== Passage to read ==
I don’t know if you’ve seen this, but Tom Jennings designed and, I think, started building a small, very slow tube computer in the last few years, called the Universal Machine. I think he might not have been doing much on it lately.

It seems like, for machines operating at microwave frequencies, electrical delay lines might be superior to latches and cores for registers. Apparently you can buy 500 feet of cable-TV cable for US$40 now, and I think the prices on alibaba.com can go down to a quarter of that. At 1Gbps (at which speed you’d have to splice in some amplifiers if you use ordinary TV cable) that would be about 600 bits, and at 100Mbps it would be about 60 bits. A few spools of that would give you some pretty serious register capacity.

Turing actually considered electric delay lines for the ACE, although his notes suggest he was considering doing FDM (presumably CW?) around 30GHz in a copper waveguide, not just dumping unmodulated pulses one at a time into a bunch of coaxial cables. His survey table shows them as better than acoustic delay lines in every way, often by an order of magnitude, except for being twice as expensive. Yet he devotes 11 pages of the proposal to explaining how to make acoustic delay lines work, and nine words to electric delay lines.

== Records ==
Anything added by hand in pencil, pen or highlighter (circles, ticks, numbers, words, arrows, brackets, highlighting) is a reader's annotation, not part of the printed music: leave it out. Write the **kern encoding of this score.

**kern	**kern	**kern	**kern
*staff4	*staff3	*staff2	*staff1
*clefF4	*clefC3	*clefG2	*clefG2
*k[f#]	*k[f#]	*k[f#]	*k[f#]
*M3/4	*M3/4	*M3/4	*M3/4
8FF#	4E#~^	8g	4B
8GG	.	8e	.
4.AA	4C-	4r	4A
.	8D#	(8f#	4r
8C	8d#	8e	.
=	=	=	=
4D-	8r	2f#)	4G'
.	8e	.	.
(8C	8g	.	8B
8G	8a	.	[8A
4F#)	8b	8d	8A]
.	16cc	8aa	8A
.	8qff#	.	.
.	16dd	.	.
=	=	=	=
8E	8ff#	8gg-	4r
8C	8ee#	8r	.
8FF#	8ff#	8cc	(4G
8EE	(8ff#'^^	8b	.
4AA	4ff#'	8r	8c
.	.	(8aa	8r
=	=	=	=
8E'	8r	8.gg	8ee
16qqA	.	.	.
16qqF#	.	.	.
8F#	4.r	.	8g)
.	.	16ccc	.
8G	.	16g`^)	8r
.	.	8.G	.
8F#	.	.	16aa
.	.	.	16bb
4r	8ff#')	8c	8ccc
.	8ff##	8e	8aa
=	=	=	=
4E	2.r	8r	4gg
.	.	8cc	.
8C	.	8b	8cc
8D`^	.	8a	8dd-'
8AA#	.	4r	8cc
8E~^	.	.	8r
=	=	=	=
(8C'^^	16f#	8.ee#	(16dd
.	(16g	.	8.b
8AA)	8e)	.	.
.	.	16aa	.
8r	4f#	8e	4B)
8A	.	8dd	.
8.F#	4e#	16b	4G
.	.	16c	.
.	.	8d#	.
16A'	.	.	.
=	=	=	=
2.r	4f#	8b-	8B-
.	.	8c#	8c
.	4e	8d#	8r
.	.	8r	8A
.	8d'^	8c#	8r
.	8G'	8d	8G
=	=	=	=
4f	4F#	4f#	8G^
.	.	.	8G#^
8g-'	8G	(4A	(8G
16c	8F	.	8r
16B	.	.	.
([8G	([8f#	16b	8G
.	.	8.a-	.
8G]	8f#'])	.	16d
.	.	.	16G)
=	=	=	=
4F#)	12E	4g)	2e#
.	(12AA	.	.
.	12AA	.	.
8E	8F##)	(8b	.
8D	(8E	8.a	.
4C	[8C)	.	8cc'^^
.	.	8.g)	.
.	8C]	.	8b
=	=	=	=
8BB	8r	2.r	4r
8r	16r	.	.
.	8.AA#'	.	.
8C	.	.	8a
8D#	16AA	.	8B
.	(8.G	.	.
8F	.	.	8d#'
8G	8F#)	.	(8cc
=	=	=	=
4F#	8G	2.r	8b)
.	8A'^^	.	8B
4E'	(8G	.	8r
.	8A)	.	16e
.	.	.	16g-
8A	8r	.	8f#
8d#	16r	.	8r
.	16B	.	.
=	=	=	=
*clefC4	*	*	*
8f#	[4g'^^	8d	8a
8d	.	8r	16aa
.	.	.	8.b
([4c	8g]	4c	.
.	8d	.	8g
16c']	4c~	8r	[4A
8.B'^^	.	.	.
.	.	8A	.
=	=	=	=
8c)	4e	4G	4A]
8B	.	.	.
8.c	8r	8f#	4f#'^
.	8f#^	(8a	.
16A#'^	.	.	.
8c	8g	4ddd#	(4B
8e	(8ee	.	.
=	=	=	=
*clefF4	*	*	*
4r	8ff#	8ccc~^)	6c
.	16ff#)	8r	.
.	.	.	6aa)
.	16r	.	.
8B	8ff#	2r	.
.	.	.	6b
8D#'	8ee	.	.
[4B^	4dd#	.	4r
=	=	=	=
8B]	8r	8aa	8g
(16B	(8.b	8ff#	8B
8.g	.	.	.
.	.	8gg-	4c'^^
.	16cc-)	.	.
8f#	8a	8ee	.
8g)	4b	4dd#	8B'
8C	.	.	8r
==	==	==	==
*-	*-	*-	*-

== What to do ==
Print the delay-line text above verbatim between "Turing actually considered" and "electric delay lines.", inclusive.

== Exercise result ==
Turing actually considered electric delay lines for the ACE, although his notes suggest he was considering doing FDM (presumably CW?) around 30GHz in a copper waveguide, not just dumping unmodulated pulses one at a time into a bunch of coaxial cables. His survey table shows them as better than acoustic delay lines in every way, often by an order of magnitude, except for being twice as expensive. Yet he devotes 11 pages of the proposal to explaining how to make acoustic delay lines work, and nine words to electric delay lines.